The blend lives at the healthy crossroads of regular stimulation and established best practices. Your best practices. You’re a high functioning individual. Despite your constant desire to improve (and likely because of it), you’re actually doing pretty well. There’s no need to throw out the baby with the bathwater when you come across a shiny new time management system / leadership process / visioning exercise / etc. You also don’t want to slide in the close mindedness of ignoring everything that doesn’t fit your existing world view. Instead, I find it most rewarding (and most enjoyable), when we apply a bit of rigor to the introduction of new concepts into our lives. Something like this, perhaps:

1. You read/watch/hear about some new system you’d like to try out. Write it down. Keep a notebook dedicated to new ideas that you could action.

2. What do you want to have happen?

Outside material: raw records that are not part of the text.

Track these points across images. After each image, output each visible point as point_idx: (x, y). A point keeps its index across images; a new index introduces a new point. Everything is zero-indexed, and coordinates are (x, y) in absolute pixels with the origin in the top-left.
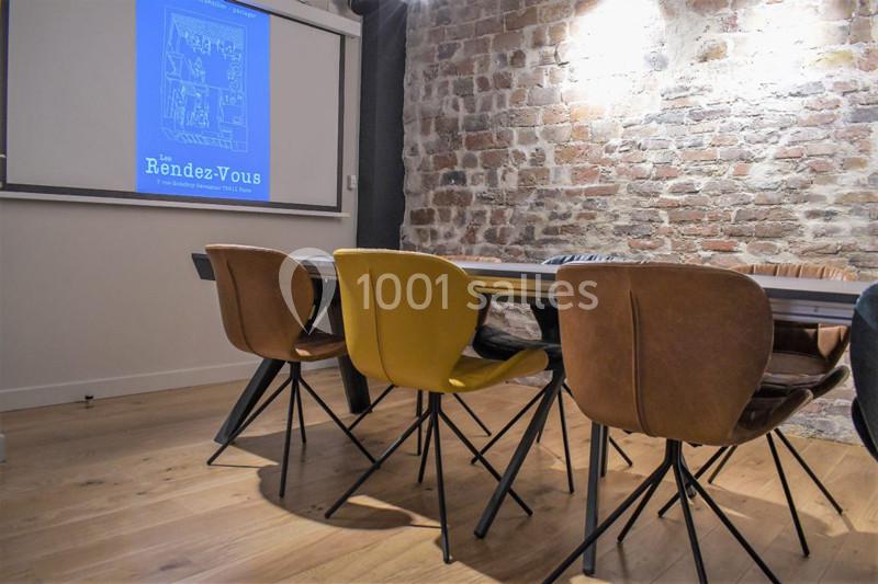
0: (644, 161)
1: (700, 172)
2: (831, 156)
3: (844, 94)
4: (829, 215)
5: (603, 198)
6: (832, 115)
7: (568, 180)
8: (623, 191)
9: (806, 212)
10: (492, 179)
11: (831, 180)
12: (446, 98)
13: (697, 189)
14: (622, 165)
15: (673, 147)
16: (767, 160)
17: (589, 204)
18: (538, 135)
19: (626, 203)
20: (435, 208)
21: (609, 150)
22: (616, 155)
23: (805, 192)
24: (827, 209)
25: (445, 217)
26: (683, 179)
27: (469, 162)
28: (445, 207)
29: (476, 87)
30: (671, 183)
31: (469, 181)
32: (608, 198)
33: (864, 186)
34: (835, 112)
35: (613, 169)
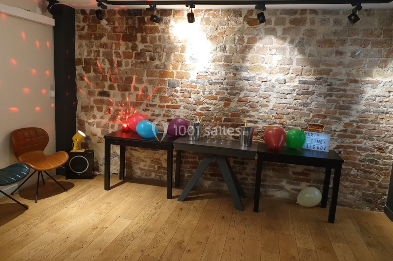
0: (190, 97)
1: (211, 104)
2: (257, 103)
3: (262, 82)
4: (255, 122)
5: (174, 110)
6: (258, 89)
7: (159, 101)
8: (182, 108)
9: (248, 121)
10: (123, 96)
11: (257, 111)
12: (98, 58)
13: (210, 110)
14: (181, 98)
15: (201, 93)
16: (235, 102)
17: (168, 112)
18: (144, 81)
19: (183, 112)
20: (95, 105)
21: (176, 91)
22: (179, 94)
23: (248, 114)
24: (255, 120)
25: (100, 110)
26: (205, 106)
27: (111, 87)
28: (100, 106)
29: (114, 55)
30: (200, 106)
31: (111, 96)
32: (176, 110)
33: (267, 113)
34: (259, 88)
35: (177, 99)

My favorite question. Aside from it being new and shiny, what’s the appeal? What’s the suggested or promised return, and what’s that worth to you?

3. Once you’ve established that the outcome is worth some resources (time, energy, money), take stock of everything that needs to or will change. What will be impacted? What aspect of your day? What tools? What new habits would you need to develop? What habits would you need to break? No change takes place in a vacuum; there will be disruption. Take a moment to consider what that will look like.

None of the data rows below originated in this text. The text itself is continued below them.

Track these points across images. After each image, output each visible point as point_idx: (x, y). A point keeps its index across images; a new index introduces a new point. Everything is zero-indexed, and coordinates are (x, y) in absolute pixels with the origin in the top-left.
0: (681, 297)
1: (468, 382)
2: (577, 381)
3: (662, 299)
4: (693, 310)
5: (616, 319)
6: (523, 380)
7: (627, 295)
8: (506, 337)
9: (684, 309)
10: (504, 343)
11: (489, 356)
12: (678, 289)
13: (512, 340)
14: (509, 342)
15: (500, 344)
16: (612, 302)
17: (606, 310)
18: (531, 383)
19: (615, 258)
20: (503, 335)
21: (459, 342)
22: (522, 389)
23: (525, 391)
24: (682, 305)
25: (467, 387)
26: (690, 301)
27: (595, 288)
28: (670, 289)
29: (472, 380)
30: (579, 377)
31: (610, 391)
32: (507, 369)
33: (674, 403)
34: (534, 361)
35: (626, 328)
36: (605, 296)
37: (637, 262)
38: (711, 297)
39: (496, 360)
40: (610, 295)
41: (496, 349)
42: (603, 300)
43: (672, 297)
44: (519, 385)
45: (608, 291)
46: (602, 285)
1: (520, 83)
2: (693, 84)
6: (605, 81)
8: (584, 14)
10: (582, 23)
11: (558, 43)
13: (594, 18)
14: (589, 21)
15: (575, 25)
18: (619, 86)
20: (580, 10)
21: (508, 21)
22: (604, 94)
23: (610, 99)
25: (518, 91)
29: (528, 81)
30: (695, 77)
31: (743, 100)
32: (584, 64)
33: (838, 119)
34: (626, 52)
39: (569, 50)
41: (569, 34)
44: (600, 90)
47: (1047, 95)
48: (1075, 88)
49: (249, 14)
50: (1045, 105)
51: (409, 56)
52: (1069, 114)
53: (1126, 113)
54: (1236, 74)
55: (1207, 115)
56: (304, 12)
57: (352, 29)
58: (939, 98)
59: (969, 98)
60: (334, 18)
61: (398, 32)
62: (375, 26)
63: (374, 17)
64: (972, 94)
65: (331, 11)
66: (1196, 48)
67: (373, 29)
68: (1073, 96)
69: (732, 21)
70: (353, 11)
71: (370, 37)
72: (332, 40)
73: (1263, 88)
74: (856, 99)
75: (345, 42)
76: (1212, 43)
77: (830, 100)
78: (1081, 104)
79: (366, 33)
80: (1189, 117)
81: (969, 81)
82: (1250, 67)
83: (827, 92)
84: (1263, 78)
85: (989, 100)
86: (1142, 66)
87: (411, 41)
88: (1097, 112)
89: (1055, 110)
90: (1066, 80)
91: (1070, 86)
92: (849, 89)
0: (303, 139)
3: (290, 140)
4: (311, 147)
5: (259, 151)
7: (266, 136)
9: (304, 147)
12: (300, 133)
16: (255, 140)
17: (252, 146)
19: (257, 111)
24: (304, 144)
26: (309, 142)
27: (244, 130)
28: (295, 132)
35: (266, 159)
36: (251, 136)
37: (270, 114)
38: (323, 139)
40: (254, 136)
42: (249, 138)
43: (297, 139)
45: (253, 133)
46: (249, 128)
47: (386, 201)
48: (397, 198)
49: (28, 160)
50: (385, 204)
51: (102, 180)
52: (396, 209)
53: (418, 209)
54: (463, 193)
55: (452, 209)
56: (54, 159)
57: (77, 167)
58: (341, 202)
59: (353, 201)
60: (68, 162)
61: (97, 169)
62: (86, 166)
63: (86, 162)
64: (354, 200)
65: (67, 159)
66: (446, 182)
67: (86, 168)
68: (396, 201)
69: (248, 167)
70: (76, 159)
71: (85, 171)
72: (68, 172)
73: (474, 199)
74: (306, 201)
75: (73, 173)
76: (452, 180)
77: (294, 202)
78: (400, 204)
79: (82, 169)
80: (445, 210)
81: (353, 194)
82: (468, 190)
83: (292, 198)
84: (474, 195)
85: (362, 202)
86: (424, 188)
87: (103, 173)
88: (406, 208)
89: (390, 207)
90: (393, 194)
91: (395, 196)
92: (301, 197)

4. Acknowledge your current reality. Do you have time to make the change? Every change has some degree of learning curve to it. Do you have the capacity? Is it going to cost you more money? Can you cover that?

5. Weigh the costs – both real and opportunity cost – against the expected/desired outcome. What do you think? Worth the effort? Many people fail to acknowledge the setup costs, learning curve costs and the fact that making this change means to can’t make some other change. Everything requires time. Make sure you appreciate that and factor it into your decision.

6. If the expected benefits outweigh the costs, execute. Commit to trying the new thing for a fixed period of time. Don’t waffle on it; give it the time it deserves. Too many of us give up on new habits/systems before they’re allowed enough time to make a measurable impact. Speaking of measurable impact…

7. Measure the outcome. How did it compare to what you expected/wanted to get out of the change? Did it live up to the hype?

8. Keep, Kill, Tweak. After giving it a hard look under the light of day, you have one of three choices: Kill it (don’t do it any more), Keep it (it’s now a permanent part of your modus operandi) or Tweak it (adjust some aspect of it, and repeat steps 6 and 7)

9. Rinse and repeat. What’s the next new shiny thing to try out?

I sincerely hope you enjoy the resources at ActionableBooks.com. But don’t let them overwhelm you. I like to think of the summaries, podcasts and these posts as a buffet – scan the options, try what appeals and, if you like it, dig in for a full meal.